Association for Defending Victims of Terrorism – based in UN website, A UN expert welcomed Iraq’s adoption of a law to provide reparation to women and girls survivors of atrocities committed by the so-called Islamic State in Iraq and the Levant (ISIL), but said more needs to be done for children born out of rape during the conflict.
The Law on Yazidi [Female] Survivors, adopted on 1 March 2021, recognizes crimes committed by ISIL against women and girls from the Yazidi, Turkman, Christian and Shabaks minorities – including kidnapping, sexual enslavement, and forced marriage, pregnancy and abortion – as genocide and crimes against humanity.
The law provides compensation for survivors, as well as measures for their rehabilitation and reintegration into society and the prevention of such crimes in the future. It also provides for pensions, the provision of land, housing and education, and a quota in public sector employment.
“This is a major step towards promoting justice for crimes committed by ISIL,” said the Special Rapporteur on the human rights of internally displaced persons, Cecilia Jimenez-Damary.
“When I visited Iraq in February last year, I witnessed the situation of Yazidi women and girls who had survived atrocities by ISIL. Despite their remarkable resilience and strength to rebuild their lives, many continued to live in displacement and faced many challenges to achieve a durable solution.
“I welcome that the adopted law has recognized that Turkman, Christian and Shabak women and girls have also survived atrocities by ISIL, and I call for a broad implementation of the law to cover also survivors from other minorities.”
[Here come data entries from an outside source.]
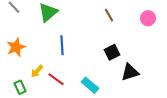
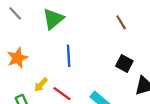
black square: (112, 52) -> (124, 63), turned -35

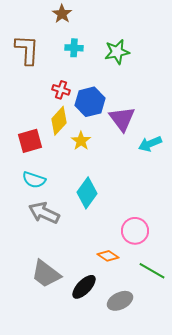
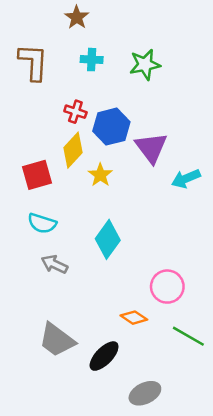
gray arrow: (44, 213) -> (54, 264), size x0.7
gray ellipse: (120, 301) -> (145, 393), moved

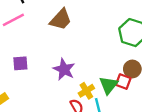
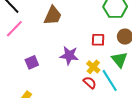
red square: (123, 82) -> (98, 40), moved
green triangle: (109, 85) -> (119, 60), moved

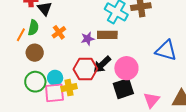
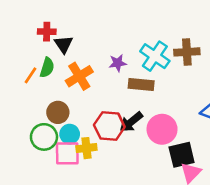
orange cross: (59, 32) -> (79, 76), size x1.5
purple star: (88, 39) -> (118, 63), moved
brown circle: (35, 53) -> (58, 112), moved
black square: (123, 89) -> (182, 155), moved

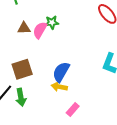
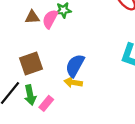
pink rectangle: (73, 110) -> (46, 103), moved

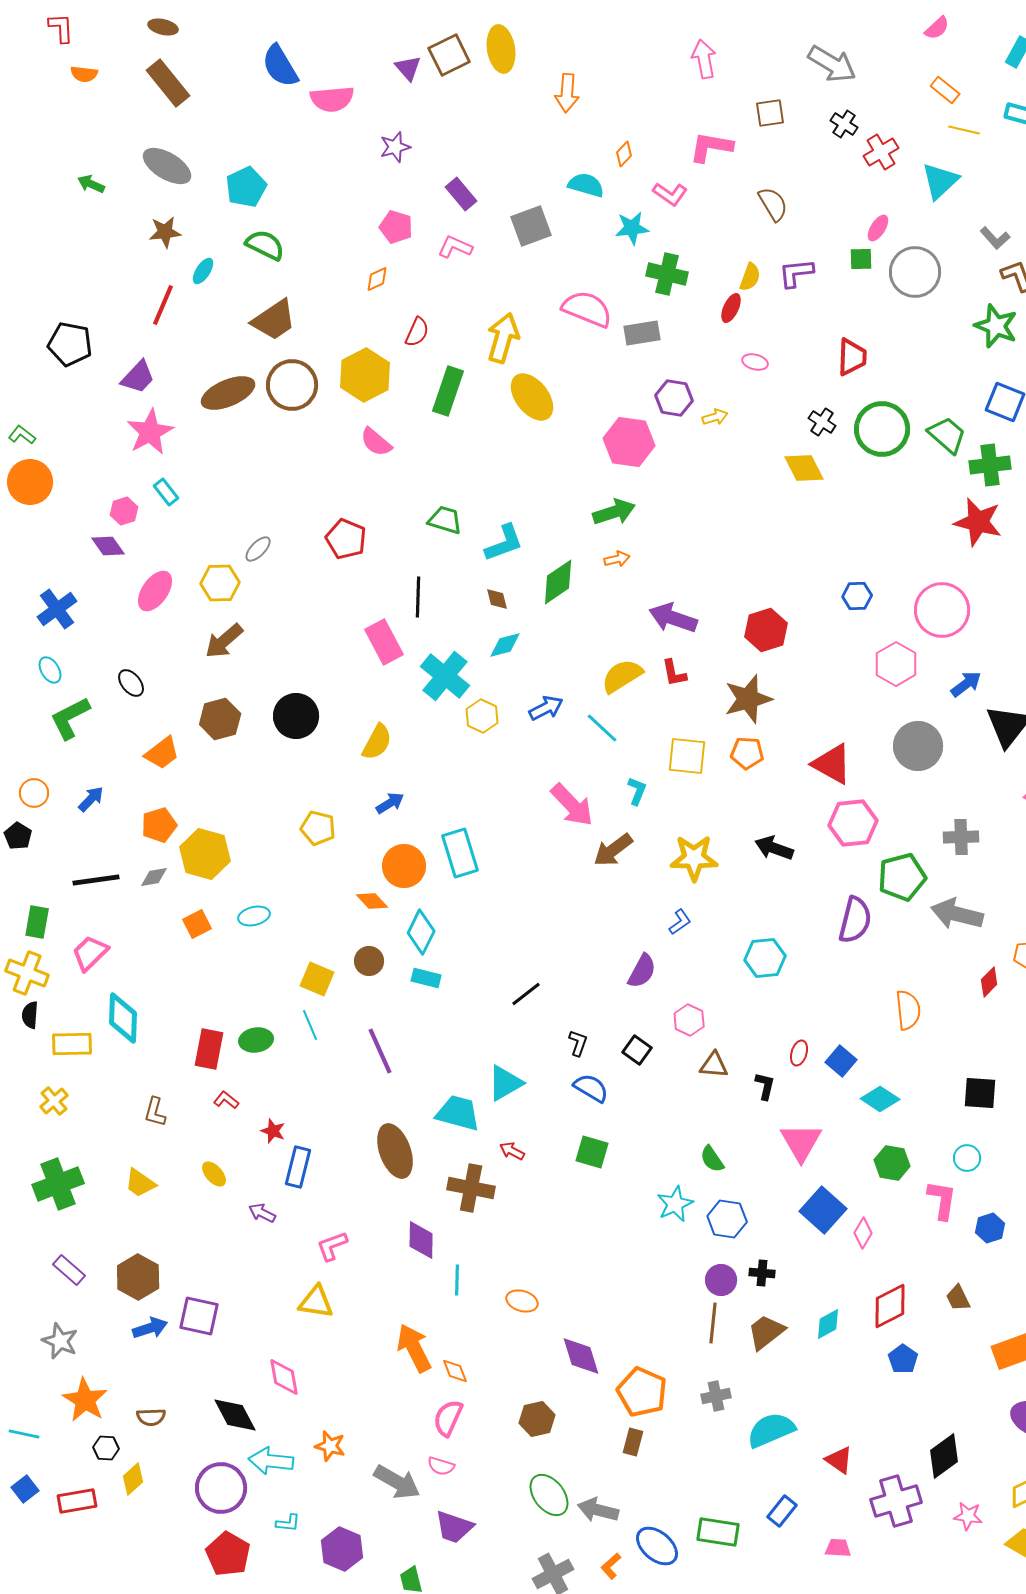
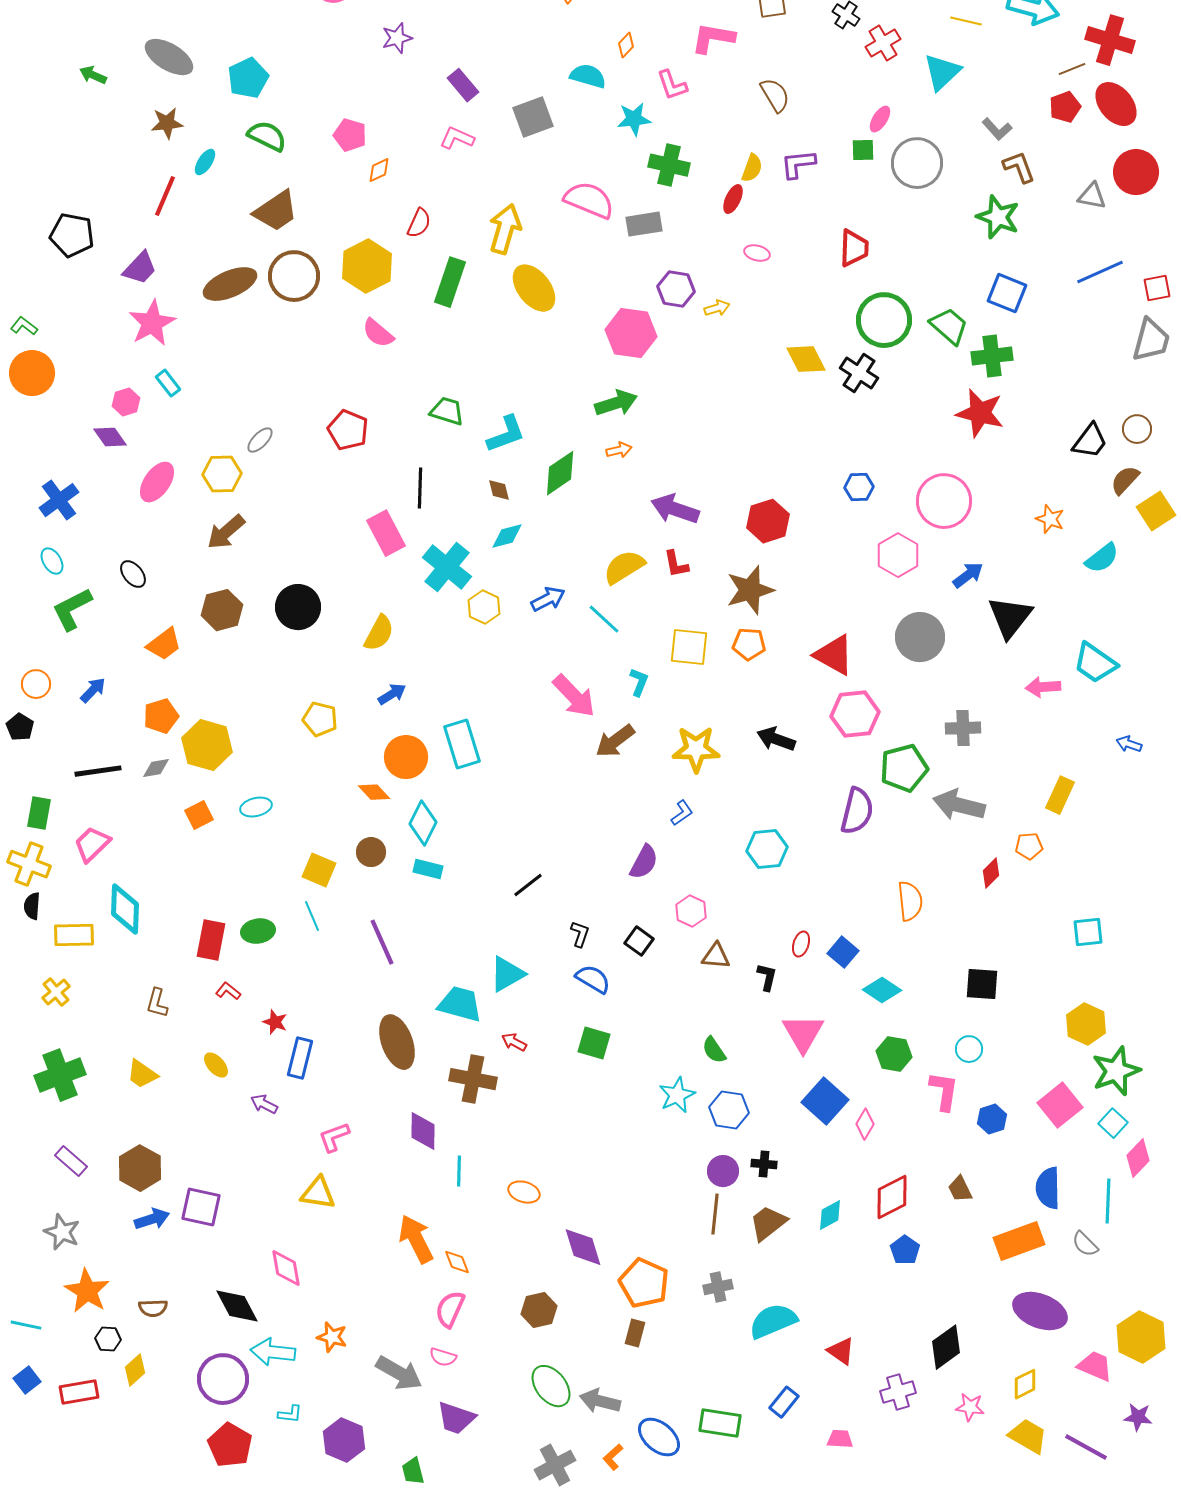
pink L-shape: (670, 194) -> (672, 85), turned 36
pink pentagon: (396, 227) -> (350, 135), moved
black cross: (822, 422) -> (859, 373), moved, size x1.4
purple cross: (896, 1501) -> (898, 1392), size x0.7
The Special Rapporteur’s remarks are endorsed by: Mr. Fabian Salvioli, Special Rapporteur on the promotion of truth, justice, reparation and guarantees of non-recurrence; Ms. Mama Fatima Singhateh, Special Rapporteur on the sale and sexual exploitation of children; and Mr. Tomoya Obokata, Special Rapporteur on contemporary forms of slavery, including its causes and consequences.